Friday, February 23, 2018

Nil Desperandum



I look at the professional writers I long to be like and despair.

And yet . . .

I look at the professional writers I long to be like and see they struggled too.

Take Rincewind the Wizzard, the character created by Terry Pratchett.

In the first Rincewind book – Pratchett’s first – we see a lot more of the classic fantasy novel environment (exotic settings, exciting, scantily-clad women, fantastic creatures, etc.) than we see in Pratchett’s later novels. As a reader, it’s clear that The Colour of Magic is a lot closer to Edgar Rice Burroughs’ A Princess of Mars than, say, Thud!

What I’m getting at is best summed up by what Stanford University educator David Labaree says in his article “Writing Essays by Formula Teaches Students how to not Think,” published at aeon.co.

The point is that learning to write is extraordinarily difficult, and teaching people how to write is just as hard. Writers need to figure out what they want to say, put it into a series of sentences whose syntax conveys this meaning, arrange those sentences into paragraphs whose syntax carries the idea forward, and organise paragraphs into a structure that captures the argument as a whole. That’s not easy. It’s also not elementary. [Author Stanley] Fish distils the message into a single paradoxical commandment for writers: ‘You shall tie yourself to forms and the forms shall set you free.’ The five-paragraph essay format is an effort to provide a framework for accomplishing all this.

I’m going to argue that the best authors do exactly what Fish admonishes: They learn the form, and then set themselves free from it.

Pratchett’s later novels are filled with the satire and humor we expect from him. They’re present embryonically in The Colour of Magic, but don’t come out fully because Pratchett was still learning the form.

The discouraging thing here – for novelists and for teachers of writing – is that to set writers free from the form is something that cannot be taught. It has to be learned through long practice in writing to the form, experimenting with the form, and then finding ways to use the form to one’s advantage (I don’t believe anyone actually strays completely form “the form” – whatever form it takes in the genre they’re writing. It can also be said that in Pratchett’s last novels he’d again become slave to the form of his own making, as he battled with The Embuggerance as well.) But they do become the better writers they want to be. Over time and with lots and lots of practice.

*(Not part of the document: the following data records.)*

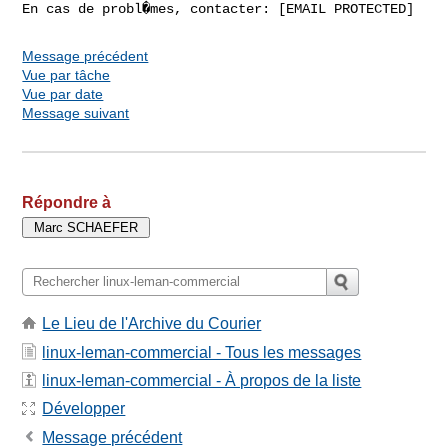
Message précédent
Vue par tâche
Vue par date
Message suivant
Répondre à
Le Lieu de l'Archive du Courier
linux-leman-commercial - Tous les messages
linux-leman-commercial - À propos de la liste
Développer
Message précédent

What does this all mean for me as a writer?

It gives me hope.

Maybe I’ll get better. I’ll certainly get better the more I write. I can see that in Doleful Creatures. It’s a long shot from where it was as a finished NaNoWriMo novel in 2005. And I can see the potential in other projects I’ve done. I just need to write more. Practice more.

What does this mean for me as a teacher of writing?

Maybe somewhere in the swamp of students I have had over the years, there are a few I’ve helped start on that long writing journey. Maybe.